● EXERCISE INPUT:

+++

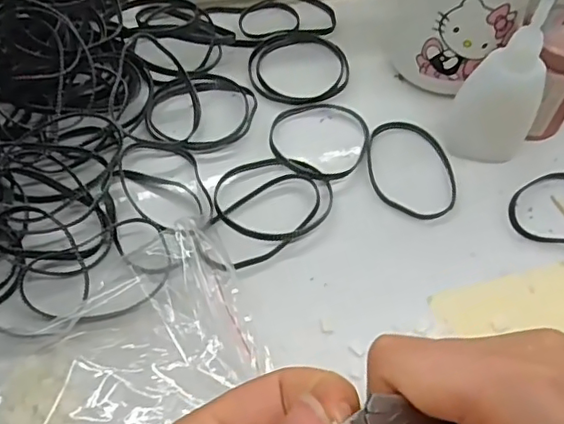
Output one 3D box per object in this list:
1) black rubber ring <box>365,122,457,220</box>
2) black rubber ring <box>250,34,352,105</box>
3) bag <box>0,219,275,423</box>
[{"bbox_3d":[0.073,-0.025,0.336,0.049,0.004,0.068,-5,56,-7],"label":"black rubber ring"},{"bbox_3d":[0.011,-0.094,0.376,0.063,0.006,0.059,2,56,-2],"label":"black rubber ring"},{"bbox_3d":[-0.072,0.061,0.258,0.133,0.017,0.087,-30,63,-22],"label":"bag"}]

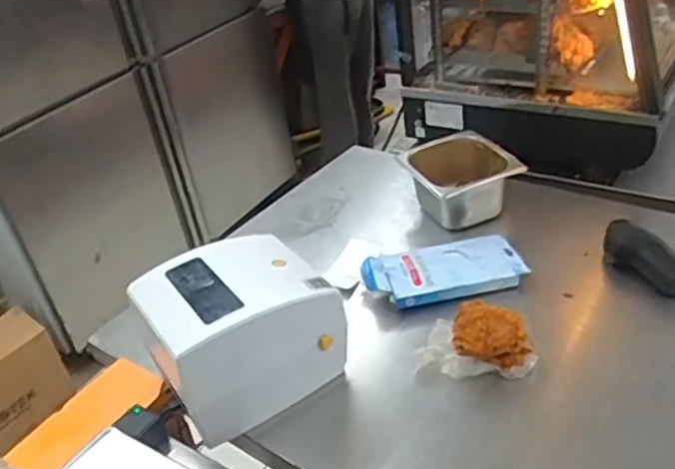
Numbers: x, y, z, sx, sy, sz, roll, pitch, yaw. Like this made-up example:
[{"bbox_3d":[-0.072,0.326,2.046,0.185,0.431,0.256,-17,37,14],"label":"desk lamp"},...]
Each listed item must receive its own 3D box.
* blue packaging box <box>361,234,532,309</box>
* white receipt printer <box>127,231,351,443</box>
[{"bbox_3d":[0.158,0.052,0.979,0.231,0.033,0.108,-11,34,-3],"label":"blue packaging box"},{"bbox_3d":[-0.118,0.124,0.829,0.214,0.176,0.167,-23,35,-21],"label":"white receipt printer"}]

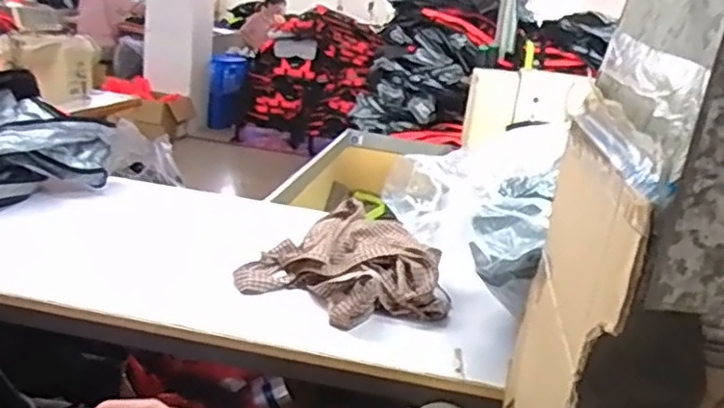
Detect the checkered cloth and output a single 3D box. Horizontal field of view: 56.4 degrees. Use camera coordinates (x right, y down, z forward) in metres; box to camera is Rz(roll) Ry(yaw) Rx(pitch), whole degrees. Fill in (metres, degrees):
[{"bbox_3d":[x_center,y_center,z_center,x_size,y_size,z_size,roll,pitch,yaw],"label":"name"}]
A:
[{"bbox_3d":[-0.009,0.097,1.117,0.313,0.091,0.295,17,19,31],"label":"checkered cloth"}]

+++

● ASSIGNMENT: Only the lines from the one holding "receipt printer <box>127,231,351,443</box>" through the last line of the records should be output, please, exactly and without any pictures.

● TASK RESULT:
* white receipt printer <box>127,231,351,443</box>
[{"bbox_3d":[0.158,0.052,0.979,0.231,0.033,0.108,-11,34,-3],"label":"blue packaging box"},{"bbox_3d":[-0.118,0.124,0.829,0.214,0.176,0.167,-23,35,-21],"label":"white receipt printer"}]

Detect the checkered cloth and output a single 3D box. Horizontal field of view: 56.4 degrees. Use camera coordinates (x right, y down, z forward) in metres; box to camera is Rz(roll) Ry(yaw) Rx(pitch), whole degrees. Fill in (metres, degrees):
[{"bbox_3d":[x_center,y_center,z_center,x_size,y_size,z_size,roll,pitch,yaw],"label":"name"}]
A:
[{"bbox_3d":[-0.009,0.097,1.117,0.313,0.091,0.295,17,19,31],"label":"checkered cloth"}]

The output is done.